For good reason. The First World War has been a kind of intellectual touchstone in my life for decades, but my sense of it is not intellectual. It’s visceral and impressionistic, like poetry. It’s an undifferentiated landscape: living/dead, past/future, modern/antimodern, liquid/solid, interior/exterior, subject/object are blended into a single substance, seething and amorphous. From this materiel without distinction,The Talosite arises, full of characters navigating the physical and political chaos of the western front, which consumes the bodies of the living as Saturn devoured his children. And– it’s not exactly a spoiler– regurgitates them again.

I collected a lot of images for this one. Woodcuts for a 1934 edition of Frankenstein illustrated by Lynd Ward. Images from 1983 by Barry Moser.
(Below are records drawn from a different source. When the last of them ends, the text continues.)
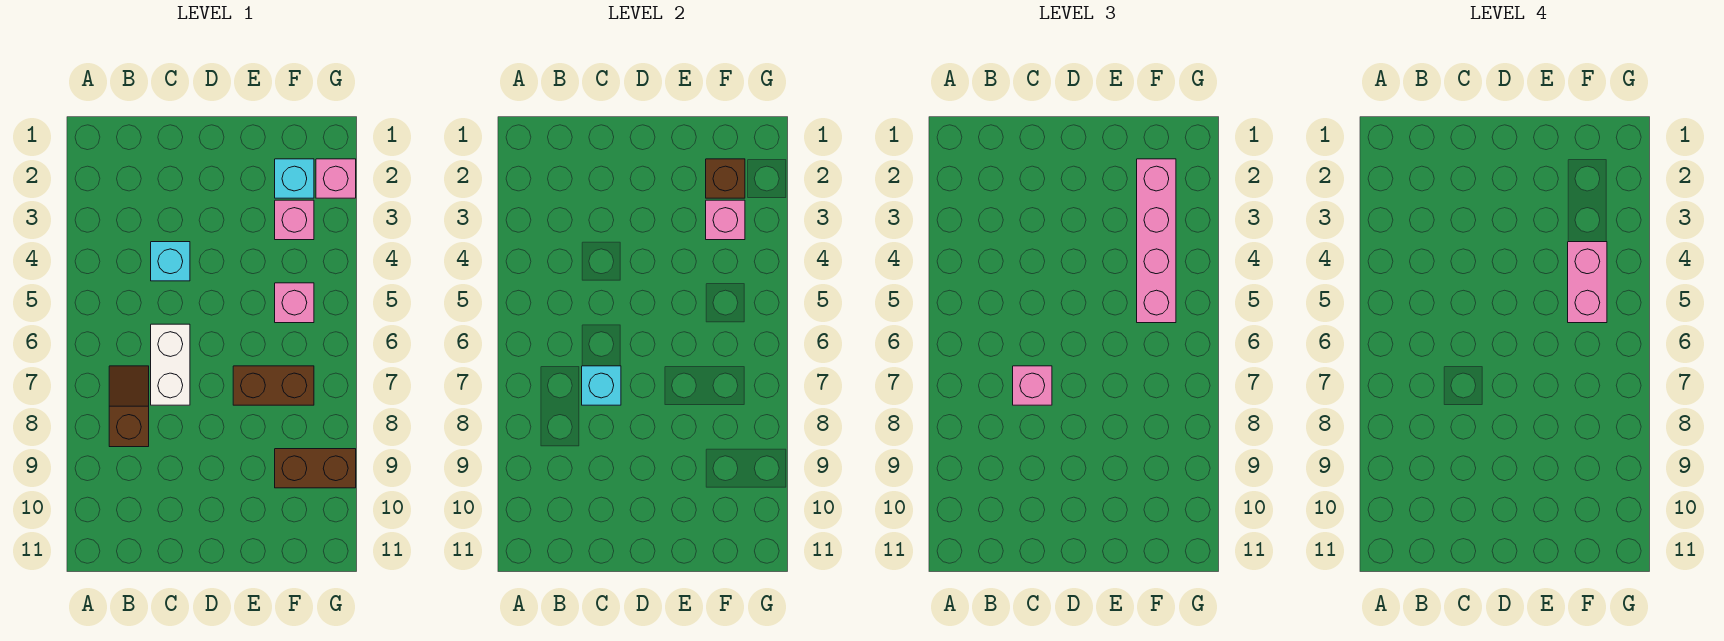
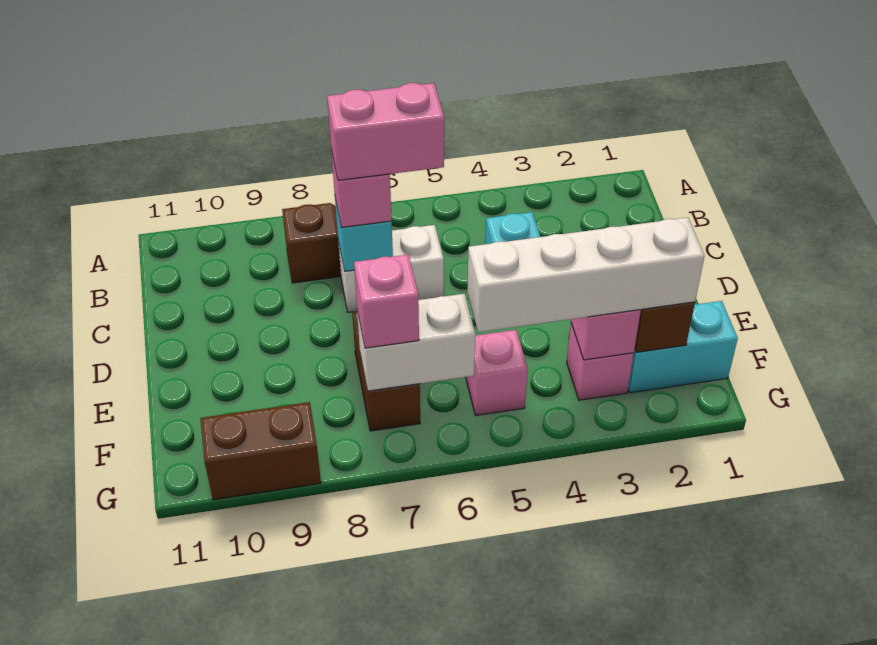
cyan 1x1 brick [275,159,314,198] -> cyan 1x2 brick [628,301,738,393]
pink 1x4 brick [1137,159,1176,323] -> white 1x4 brick [467,217,704,332]
pink 1x2 brick [1568,242,1607,323] -> pink 1x2 brick moved to [327,83,444,180]
none -> white 1x2 brick [357,294,475,391]
brown 1x2 brick [275,449,356,488] -> brown 1x2 brick turned to [200,402,321,500]
pink 1x1 brick [316,159,356,198] -> pink 1x1 brick moved to [354,255,419,348]

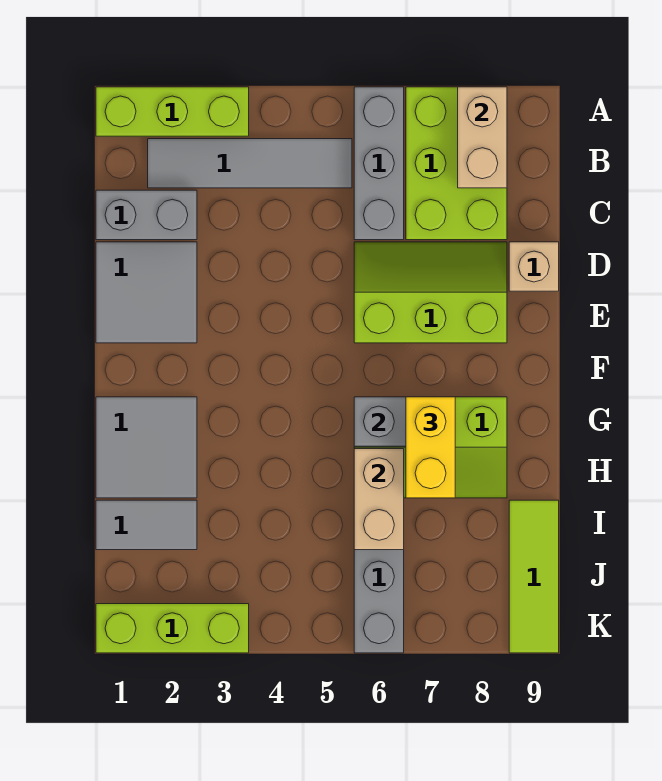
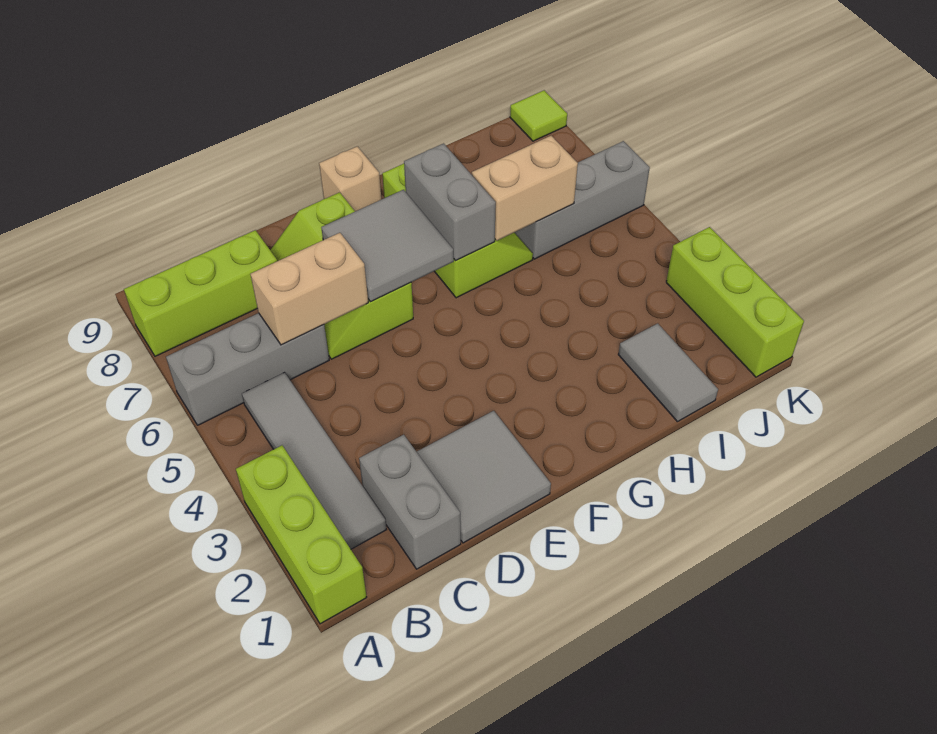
lime 2x3 brick [406,87,507,240] -> lime 1x3 brick [124,230,277,356]
tan 1x2 brick [458,87,507,188] -> tan 1x2 brick moved to [250,233,368,345]
tan 1x1 brick [509,242,559,291] -> tan 1x1 brick moved to [319,146,381,211]
grey 2x2 tile [96,397,197,498] -> grey 2x2 tile moved to [321,190,454,302]
yellow 1x2 brick [406,397,455,498] -> none
lime 1x3 tile [509,500,559,653] -> lime 1x1 tile [510,90,567,141]

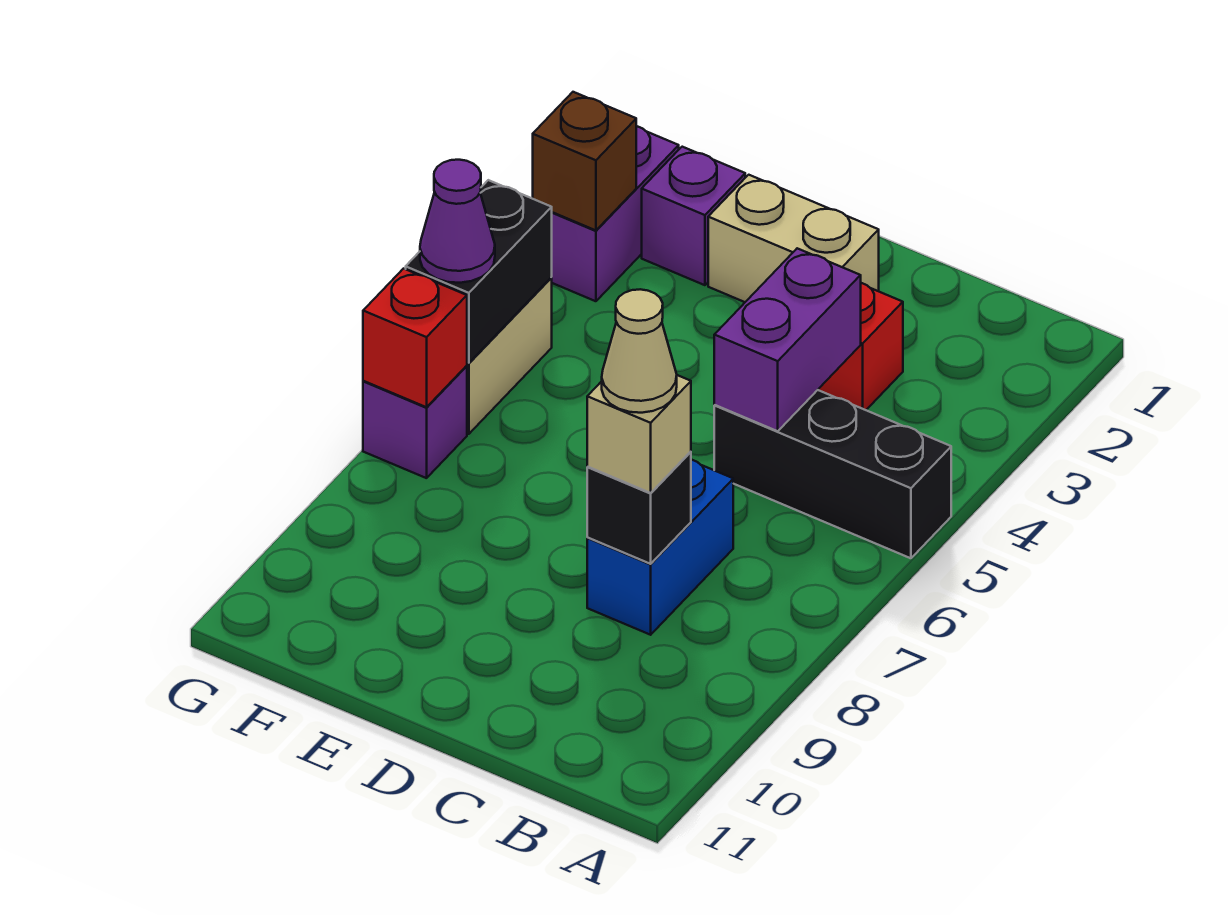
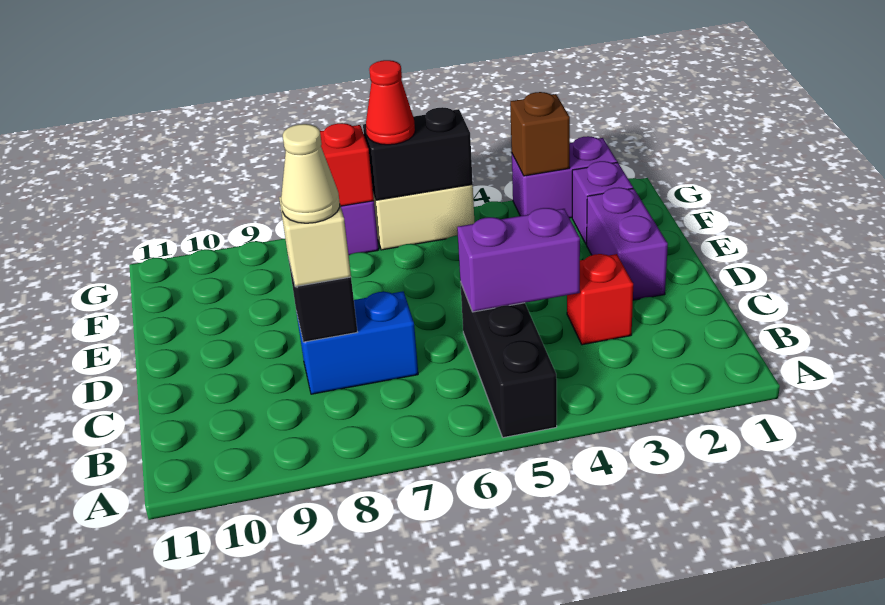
tan 1x2 brick [708,175,879,302] -> purple 1x2 brick [587,187,668,300]
purple 1x1 cone [420,160,495,283] -> red 1x1 cone [366,60,415,145]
The Gueles cassées of the western front, horrifying not only because of the pain they witness, but because the most private interiors of their bodies are visible on the outside. When a friend of mine was working on a collection about James Bond, she showed me photographs of Rodin’s walking man, who is headless and armless but still walking, the seams showing where he was re-assembled from other bodies. I looked at Otto Dix’s post-war prints, and Sargent’s horrifyingly lyrical Gassed. Fred Varley’s The Sunken Road, a landscape with little distinction between body and earth.